In traditional ROSE, specialized medical personnel observe cell morphology using optical microscopes to determine specimen adequacy and whether cells are benign or malignant. This technology uses the SEM-EDX method to measure characteristic X-ray counts (P-counts) derived from phosphorus (P), a DNA constituent element, for each cell nucleus, and also measures the nuclear area from SEM images. By combining these results, it presents a 'P-count/Nuclear Area Profile' as a quantitative indicator to complement morphological observation. An analysis of 'P-count/Nuclear Area Profiles' targeting 49 cases of bronchial scraping cell specimens confirmed that cancer cell groups show a distribution different from normal cell groups. This is expected to support specimen evaluation and the determination of the necessity for additional sampling in ROSE. Additionally, by using a compact benchtop Low-Vacuum SEM (LVSEM) with excellent installability, it is easy to introduce into limited spaces such as laboratories, and is configured to allow direct observation of glass slide specimens.
In the future, in addition to verification with an expanded case scale, the organizations will advance the improvement of measurement and analysis technologies with a view toward application in ROSE for bronchoscopy, aiming to support medical settings.
Figure 1: Example of referring to the quantitative indicator 'P-count/Nuclear Area Profile' (right) obtained by SEM-EDX method and the cytology image (left) as a set (cancer cells are characterized by large nuclei and deep staining within the nucleus).
*1 Bronchoscopy: A test performed when abnormal shadows are seen on CT and lung cancer or infection is suspected. A thin endoscope (fiberscope) is inserted through the mouth or nose to directly observe the inside of the trachea/bronchi or to collect tissue/cells (biopsy).

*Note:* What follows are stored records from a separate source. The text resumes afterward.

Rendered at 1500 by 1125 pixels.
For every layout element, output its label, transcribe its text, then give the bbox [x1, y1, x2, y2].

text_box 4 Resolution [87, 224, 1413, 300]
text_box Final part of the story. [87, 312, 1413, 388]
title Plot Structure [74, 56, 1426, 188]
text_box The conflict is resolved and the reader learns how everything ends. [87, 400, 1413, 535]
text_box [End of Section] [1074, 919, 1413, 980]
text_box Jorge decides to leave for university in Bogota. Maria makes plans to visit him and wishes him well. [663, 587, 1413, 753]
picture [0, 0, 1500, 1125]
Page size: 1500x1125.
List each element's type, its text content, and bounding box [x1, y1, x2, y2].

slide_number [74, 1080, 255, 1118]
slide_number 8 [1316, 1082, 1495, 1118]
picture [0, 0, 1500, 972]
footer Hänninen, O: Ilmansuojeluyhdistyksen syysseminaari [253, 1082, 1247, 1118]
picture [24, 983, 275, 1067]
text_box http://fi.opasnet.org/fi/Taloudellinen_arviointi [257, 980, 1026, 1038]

*2 Rapid On-Site Evaluation (ROSE): A method to evaluate collected cells on the spot during an examination to determine the need for diagnosis or additional testing.
*3 Scanning Electron Microscopy (SEM): A device that can magnify and observe fine structures such as cells.

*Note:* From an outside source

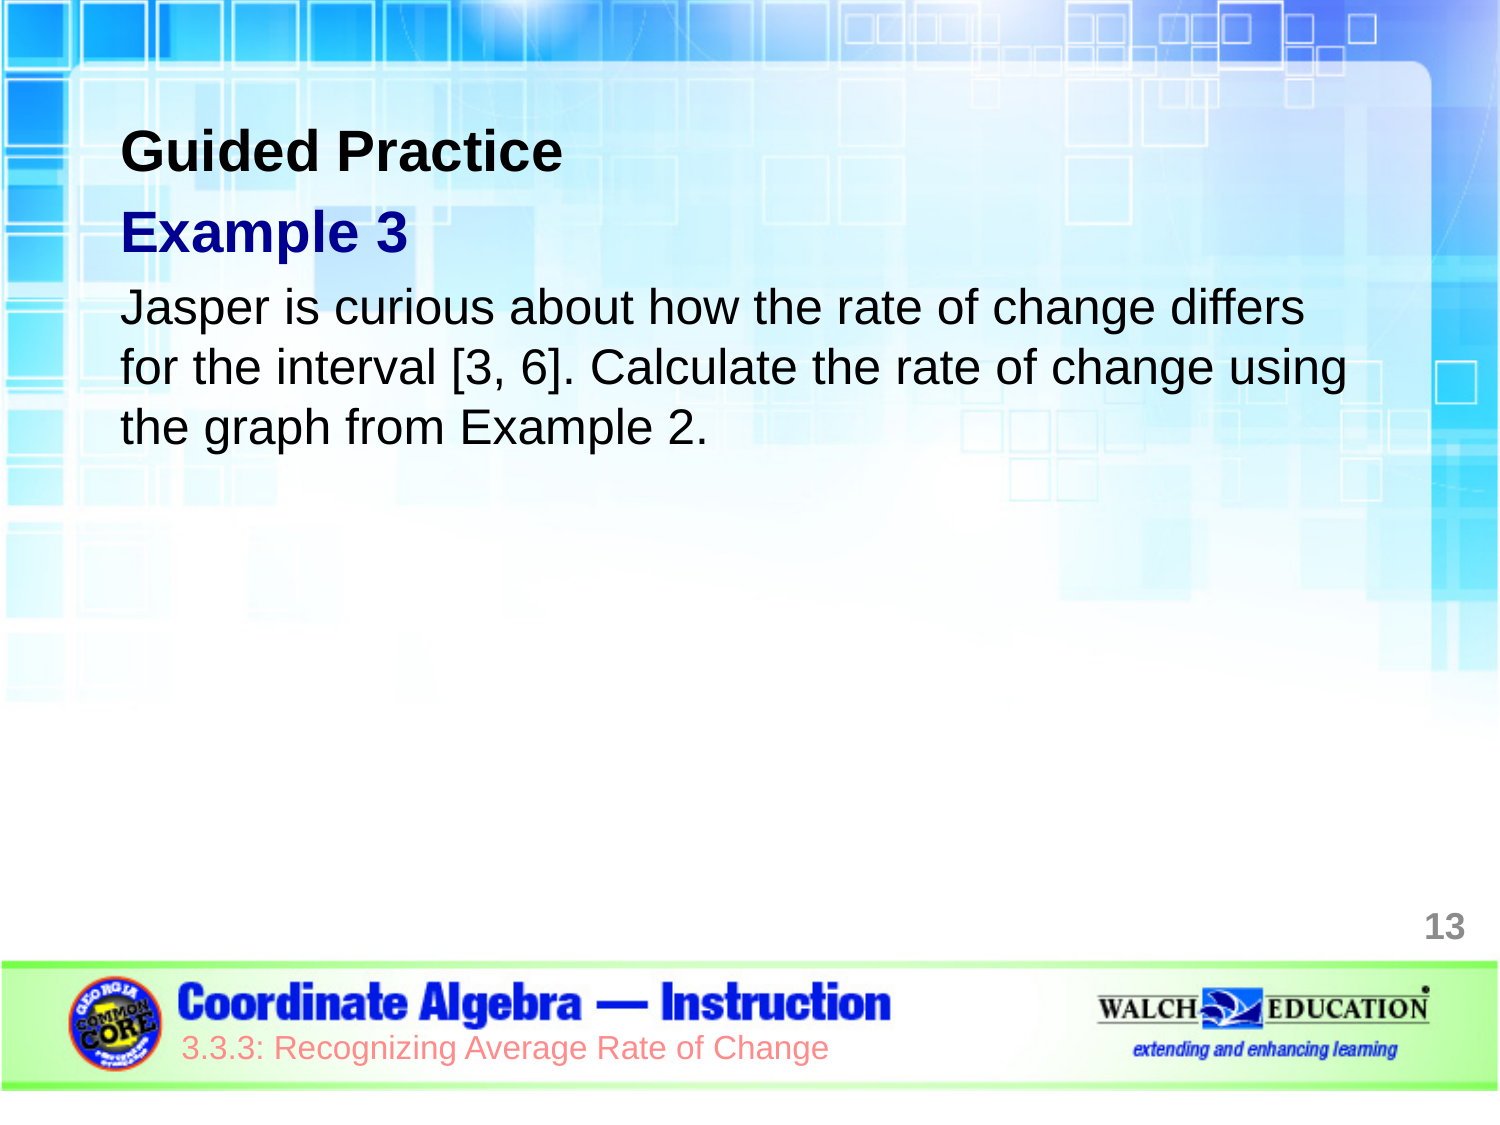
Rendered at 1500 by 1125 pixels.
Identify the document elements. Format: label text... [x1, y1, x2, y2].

*4 Energy Dispersive X-ray Spectroscopy (EDX): An analytical method to examine the types and amounts of elements contained in a sample.
*5 This technology is in the research stage, and the equipment used in this study has not obtained approval/certification as a medical device.
*6 SEM-EDX Method: A technology that performs elemental analysis with EDX while simultaneously observing a sample with SEM.
*7 Characteristic X-ray Count: In elemental analysis using EDX, the count detected for 'characteristic X-rays for each element' contained in the sample. This article uses characteristic X-ray counts derived from phosphorus (P) as P-counts.
*8 Bronchial Scraping Cell Specimen: A cell sample collected by scraping with a brush during bronchoscopy.
*9 Low-Vacuum SEM (LVSEM): An SEM that allows observation of samples without conductive treatments such as metal coating. This technology uses it as a benchtop LVSEM.